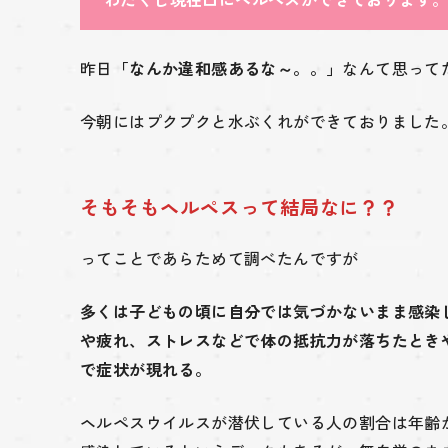
昨日
「なんか違和感あるな～。。」
なんて思って
今朝にはプクプクと水ぶくれができておりました
そもそもヘルペスって結局なに？？
ってことであらためて調べたんですが
多くは子どもの頃に自分では気づかないまま感染
や疲れ、ストレスなどで体の抵抗力が落ちたとき
で症状が現れる。
ヘルペスウイルスが潜伏している人の割合は年齢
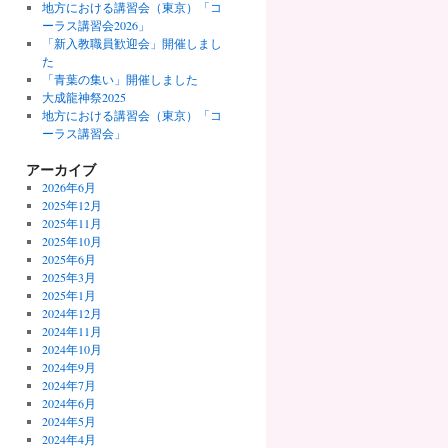
地方における講習会（東京）「コ
ーラス講習会2026」
「新入教職員歓迎会」開催しまし
た
「青葉の集い」開催しました
大成龍神祭2025
地方における講習会（東京）「コ
ーラス講習会」
アーカイブ
2026年6月
2025年12月
2025年11月
2025年10月
2025年6月
2025年3月
2025年1月
2024年12月
2024年11月
2024年10月
2024年9月
2024年7月
2024年6月
2024年5月
2024年4月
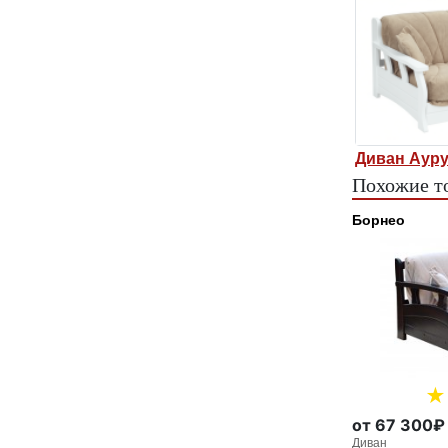
Диван Аур
Похожие т
Борнео
от 67 300₽
Диван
····················
- Task item: In your answer, copy exactly the lines running from the line with "今朝にはプクプクと水ぶくれができておりました" to the end of the material above, both included, and omit all pictures.

- Answer to this problem:
今朝にはプクプクと水ぶくれができておりました
そもそもヘルペスって結局なに？？
ってことであらためて調べたんですが
多くは子どもの頃に自分では気づかないまま感染
や疲れ、ストレスなどで体の抵抗力が落ちたとき
で症状が現れる。
ヘルペスウイルスが潜伏している人の割合は年齢
地方における講習会（東京）「コ
ーラス講習会2026」
「新入教職員歓迎会」開催しまし
た
「青葉の集い」開催しました
大成龍神祭2025
地方における講習会（東京）「コ
ーラス講習会」
アーカイブ
2026年6月
2025年12月
2025年11月
2025年10月
2025年6月
2025年3月
2025年1月
2024年12月
2024年11月
2024年10月
2024年9月
2024年7月
2024年6月
2024年5月
2024年4月
Диван Аур
Похожие т
Борнео
от 67 300₽
Диван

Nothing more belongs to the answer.